The mapping \(A: X\rightarrow X^{*}\) is called hemicontinuous if for any \(x\in dom(A)\), \(x+t_{n}y\in dom(A),\) for \(y\in X \) and \(\lim _{n\rightarrow \infty }t_{n}= 0^{+}\) implies that \(A(x+t_{n}y)\) converges weakly to Ax.

Remark 3.4

Let \( A_{j} : X\rightarrow X^{*}\) be monotone mappings such that \(C= dom(A_{j})\)\((j= 1,2,\cdots )\). Assume that \(A_{j}\) is bounded on bounded subsets and hemicontinuous on C. Then \(g_{j} (x,y) := \langle y-x,A_{j}x\rangle \) satisfies conditions \((C1)-(C4)\) [18]. Thus if we take \( g_{j} (x,y) = \langle y-x,A_{j}x\rangle \) in Theorem 2.1, we get a strong convergence theorem for approximating a common solution of an infinite system of variational inequalities.

Zeros of maximal monotone operators: Let \(A:X\rightarrow 2^{X^*}\) be a maximal monotone mapping. The problem of finding an element \(x\in X\) such that \(0^{*}\in Ax\) is very important in optimization theory and related field.
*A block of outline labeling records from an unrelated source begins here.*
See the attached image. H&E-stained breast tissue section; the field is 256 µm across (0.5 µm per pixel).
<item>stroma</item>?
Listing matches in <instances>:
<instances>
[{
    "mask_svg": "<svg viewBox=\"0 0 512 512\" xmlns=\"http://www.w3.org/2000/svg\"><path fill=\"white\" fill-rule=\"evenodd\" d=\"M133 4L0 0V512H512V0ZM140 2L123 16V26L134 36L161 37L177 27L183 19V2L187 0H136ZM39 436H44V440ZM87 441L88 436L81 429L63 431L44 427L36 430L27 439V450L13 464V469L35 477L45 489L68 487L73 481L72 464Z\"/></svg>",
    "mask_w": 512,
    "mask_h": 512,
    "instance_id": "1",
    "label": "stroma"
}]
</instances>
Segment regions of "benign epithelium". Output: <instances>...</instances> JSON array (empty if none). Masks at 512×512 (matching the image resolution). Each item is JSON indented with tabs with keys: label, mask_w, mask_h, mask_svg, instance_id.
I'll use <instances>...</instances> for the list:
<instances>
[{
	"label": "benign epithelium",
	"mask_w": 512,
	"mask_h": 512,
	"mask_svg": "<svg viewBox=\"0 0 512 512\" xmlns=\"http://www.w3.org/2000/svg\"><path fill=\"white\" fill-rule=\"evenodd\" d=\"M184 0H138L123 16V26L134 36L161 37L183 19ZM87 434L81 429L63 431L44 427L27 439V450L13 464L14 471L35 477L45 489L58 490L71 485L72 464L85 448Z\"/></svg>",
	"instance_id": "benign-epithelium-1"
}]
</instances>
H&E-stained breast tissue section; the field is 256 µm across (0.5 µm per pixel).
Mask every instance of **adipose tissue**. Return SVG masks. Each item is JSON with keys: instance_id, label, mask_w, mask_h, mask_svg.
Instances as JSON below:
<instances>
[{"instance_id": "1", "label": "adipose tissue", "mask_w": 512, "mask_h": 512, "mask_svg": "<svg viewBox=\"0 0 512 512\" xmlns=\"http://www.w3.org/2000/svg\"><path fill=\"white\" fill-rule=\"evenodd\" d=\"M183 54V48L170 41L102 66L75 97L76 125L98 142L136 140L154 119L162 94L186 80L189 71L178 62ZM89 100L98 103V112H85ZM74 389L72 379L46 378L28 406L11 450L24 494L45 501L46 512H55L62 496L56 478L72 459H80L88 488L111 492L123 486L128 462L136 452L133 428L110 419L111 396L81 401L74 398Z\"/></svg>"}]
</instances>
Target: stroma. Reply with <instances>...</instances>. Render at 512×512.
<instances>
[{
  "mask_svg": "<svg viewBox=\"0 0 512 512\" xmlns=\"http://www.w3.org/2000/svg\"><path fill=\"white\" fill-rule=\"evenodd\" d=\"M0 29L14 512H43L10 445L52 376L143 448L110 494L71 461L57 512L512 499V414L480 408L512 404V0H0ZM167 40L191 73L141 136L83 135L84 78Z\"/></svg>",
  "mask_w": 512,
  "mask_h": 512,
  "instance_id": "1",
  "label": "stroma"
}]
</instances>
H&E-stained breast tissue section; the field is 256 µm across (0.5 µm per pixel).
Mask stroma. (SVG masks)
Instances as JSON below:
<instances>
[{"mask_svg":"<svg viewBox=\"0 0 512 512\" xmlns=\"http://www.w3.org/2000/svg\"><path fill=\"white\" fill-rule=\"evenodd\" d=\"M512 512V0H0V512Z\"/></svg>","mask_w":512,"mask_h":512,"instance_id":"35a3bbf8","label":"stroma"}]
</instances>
The resolvent of A, denoted by \(Res_{A}^{f}: X\rightarrow 2^{X^{*}},\) is defined as follows:

$$\begin{aligned} Res_{A}^{f}(x)=(\nabla f+ A)^{-1}\circ \nabla f(x). \end{aligned}$$

This resolvent is a single-valued BFNE operator [4]. In addition, if the Legendre function f is uniformly Fr\(\acute{e}\)chet differentiable and bounded on bounded subsets of X, then \(F(Res_{A}^{f})= {\widehat{F}}(Res_{A}^{f}) \) [34]. It is well known that the fixed point of \(Res_{A}^{f}\) is equal to the zeros of the operator A, that is, \(F(Res_{A}^{f})= A^{-1}(0^{*}). \) If we take \(T_{i}= Res_{A_{i}}^{f} \) in Theorem 2.1, then we get a strong convergence theorem for finding a common zero of an infinite family of maximal monotone operators.